• _Dataset excerpts_
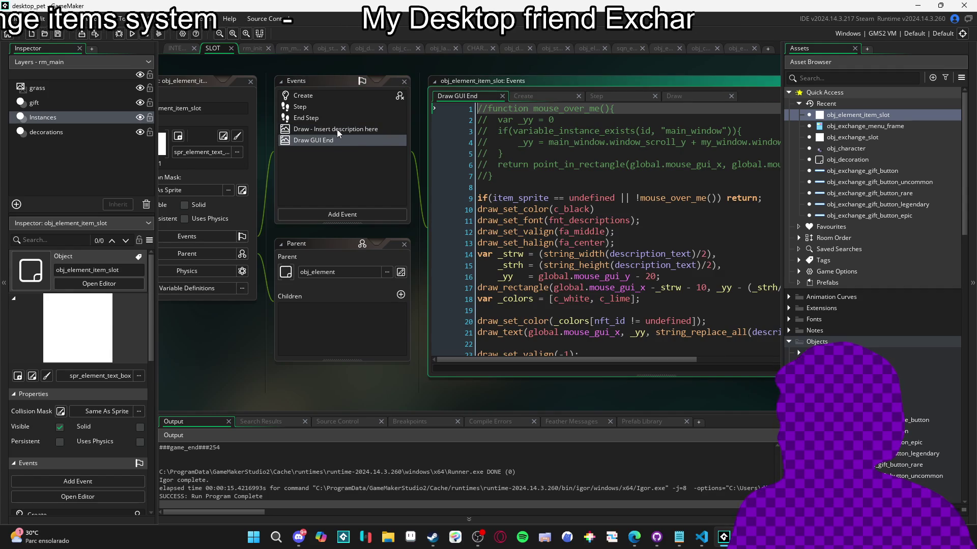
click(340, 130)
drag(289, 356, 346, 370)
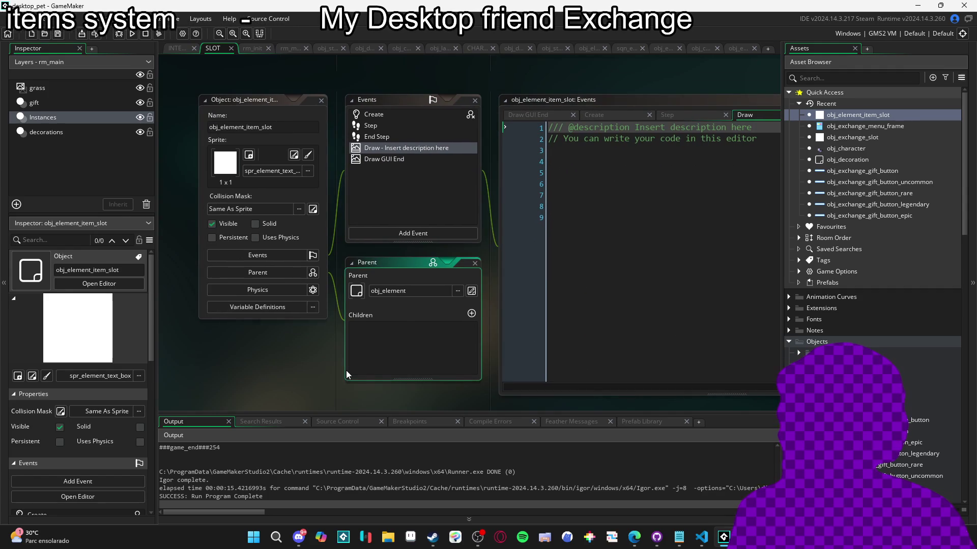
Clear and delete the item slot's Step event, then open obj_exchange_slot
click(389, 124)
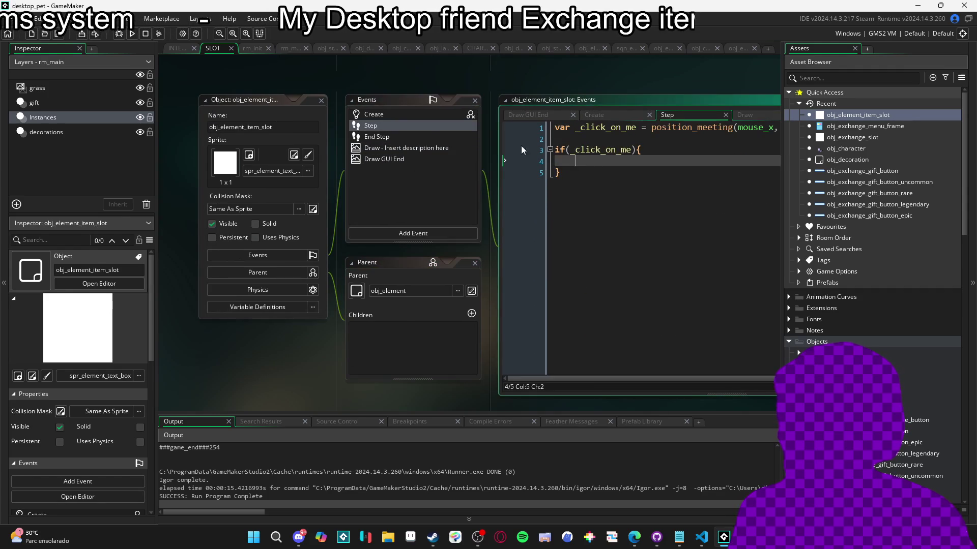
key(ctrl+a)
key(BackSpace)
right_click(390, 124)
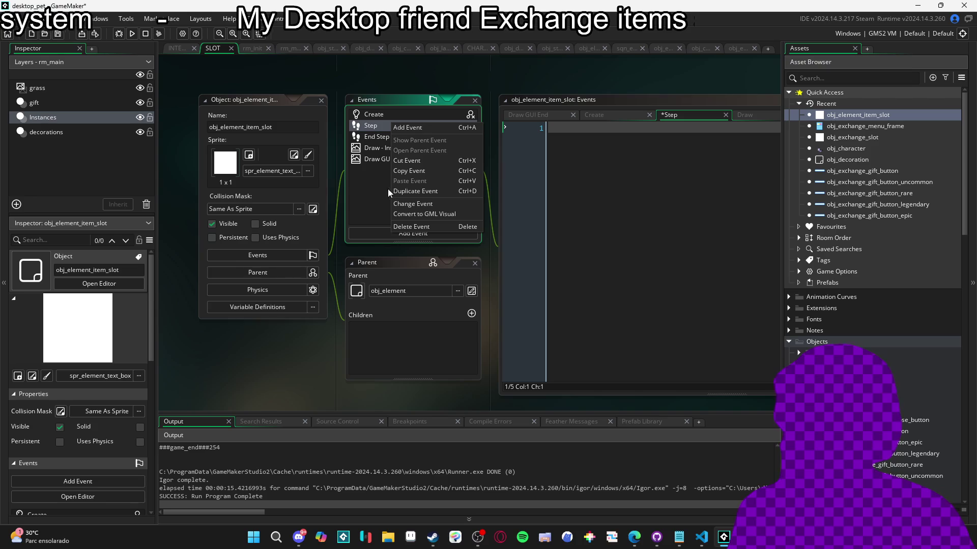
click(411, 226)
click(476, 283)
click(848, 139)
double_click(847, 140)
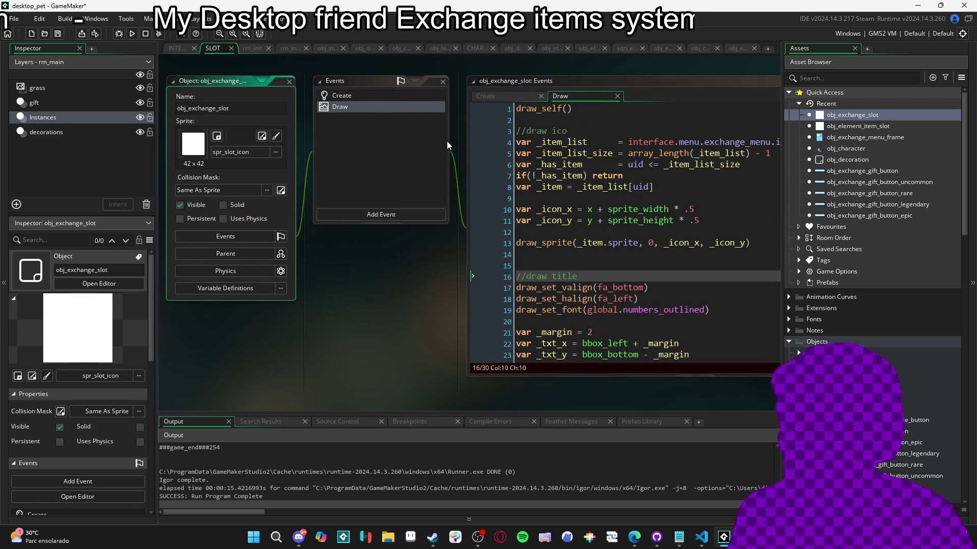
Add a Step event to obj_exchange_slot and paste the _click_on_me click check into it
click(713, 81)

• _Assignment_
Write out the whole listing above exactly, minus images.

• _Response to this exercise_
click(340, 130)
drag(289, 356, 346, 370)
Clear and delete the item slot's Step event, then open obj_exchange_slot
click(389, 124)
key(ctrl+a)
key(BackSpace)
right_click(390, 124)
click(411, 226)
click(476, 283)
click(848, 139)
double_click(847, 140)
Add a Step event to obj_exchange_slot and paste the _click_on_me click check into it
click(713, 81)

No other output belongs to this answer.